(Trento, tem uma mulher lá que não gosta de brasileiro! Foto: italianvisit.com)
Trento é uma cidade ao norte da Itália que ficou famosa por ter recebido o “Concílio de Trento”, uma espécie de padronização das missas católicas. Essa foi uma das perguntas que mais caiu em vestibulares, portanto, se você é um vestibulando, saiba que Trento só serviu como sede do 19º concílio. O resto você vê o Google.
Também foi lá que estive, nocomeço dos anos 90, em viagem com minhas filhas, apenas com a intenção de pernoitar, vindo da Áustria, para seguir à Firenze no dia seguinte. Como sempre durante essas viagens econômicas, saíamos para fazer compras em quitandas, supermercados, padarias e preparávamos nossa ceia na cozinha dos albergues. Isso representava uma imensa economia ao final de uma viagem de 30 dias!
Quando paramos em frente às lindas frutas e verduras em uma dessas quitandas fui logo separando a provisão.

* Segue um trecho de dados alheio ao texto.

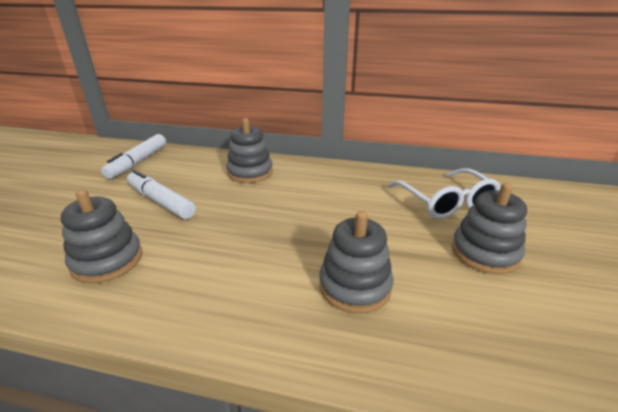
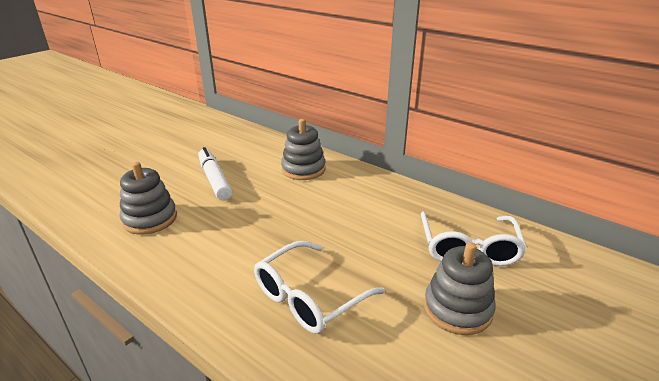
camera: 25 degrees right, 0 degrees up
white marker [101,134,166,179] -> none
grey stacking toy [319,211,393,314] -> white glasses [254,241,385,334]

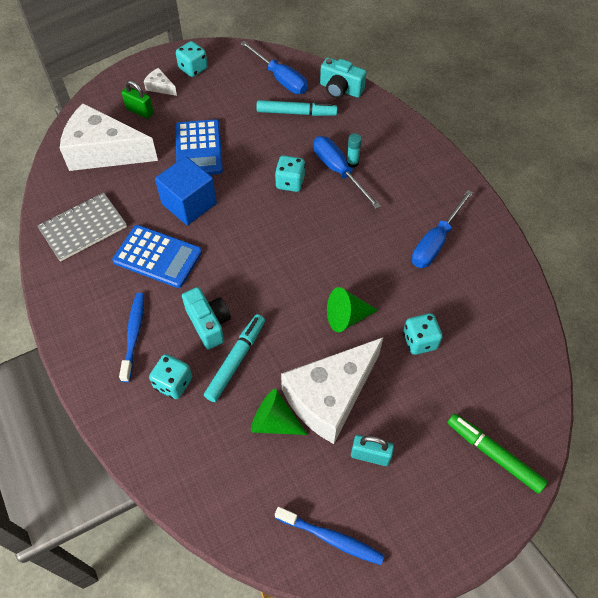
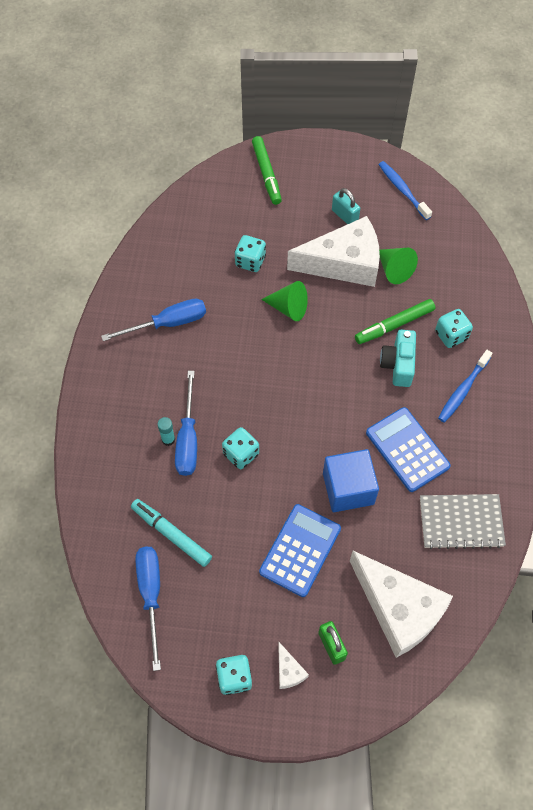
camera: 145 degrees left, 5 degrees up
turquoise marker [204,314,265,402] -> green marker [355,299,435,344]
turquoise camera [320,57,367,98] -> none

Assim que encostei no primeiro tomate a dona da quitanda veio correndo, aos berros, mandando tirar a mão!
Mesmo criado por mãe, tias e avó italianas me assustei com a forma agressiva e violenta que a mulher avançou. Minha filha mais nova pôs-se a chorar imediatamente. Em seguida a senhora se acalmou e explicou:
- Deixa que eu mesmo pego, não precisa colocar suas mãos nas minhas verduras!
Pelo lado da higiene, a escandalosa senhora estava certíssima. Aliás, saiba que na Europa é quase um pecado venial ficar escolhendo frutas e verduras, tarefa que deve ser creditada apenas e tão somente ao funcionário da quitanda. Muito diferente do Brasil, onde a gente mete a mão em tudo, aperta, cheira, lambe, corta um pedaço, experimenta, regateia o preço e só então coloca na sacola e vai embora. Os europeus tratam UM tomate como se fosse a coisa mais preciosa do mundo, talvez explique o nome, em italiano, ser pomodoro, ou “pomo de ouro”.
Mas a forma como a velha avançou que nem um pitbull magoado não só me chocou, mas fez brotar uma raiva, com uma certa dose de sede de vingança. Só não sabia como. Até que ela notou que falávamos português...
Como todo italiano que identifica um brasileiro, ela veio com o mesmo papo “tenho uma filha (sobrinha, neto, tio, irmão, qualquer parente) que mora no Brasil!”. Dá vontade de responder:
- Grande coisa, por isso o Brasil é daquele jeito!
Enquanto ela colocava tomates, queijo e uns fungos secos no pacote continuou o assunto:
- Minha filha mora em São Paulo!
Pensei: “sim, cara mia, de cada cinco paulistanos três são filhos de imigrantes italianos”. Mas continuei calado, ruminando a raiva. Só tive força pra responder:
- É, eu também moro em São Paulo!
Pronto, ela desandou a revelar toda a árvore genealógica, desde Júlio César. Até que me entregou, de bandeja, a vingança prontinha ao falar que a filha trabalhava na Olivetti, morava nos “giardini” e se chamava Paola Franchinni (ou qualquer coisa parecida). O nome nem lembro mais, mas era o combustível que precisava para vendetta. Olhei bem pra cara dela, imaginei uma mulher com 25 a menos, cor de olho, estatura, cabelo e dei corda:
- Ah, sim, conheço! Eu conheço todo mundo que trabalha na Olivetti. Sou jornalista e estou sempre entrevistando os executivos! Ela não é casada com um brasileiro, o...
- Carlo! O nome dele é Carlo, puxa vida! Que coincidência, que mondo pequeno... blá, blá, blá...
- Sim, então, mas eu não tenho boas notícias! Ela perdeu o emprego faz dois anos, se separou do marido e hoje trabalha apenas como... bem, como posso explicar, ela é... bem, a senhora sabe... que trabalha na noite...
E a mulher abrindo a boca, tentando me interromper:
- Non é possível! Ela está bem de vida, formada, bem casada, tem um belo apartamento, deve ser outra pessoa!
- Não, não. Paola Franchinni, hoje é mais conhecida como Paloma, sim tem um belo apartamento e ganha muito bem, porque ela é uma... (cobri os ouvidos da minha filha pequena e olhei para os dois lados antes de sussurrar) putana!
Quando virei as costas para ir embora anda consegui ouvir os gritos vindo do fundo da quitanda:
- Desgraçado, mentiroso, brasiliano de m****!!!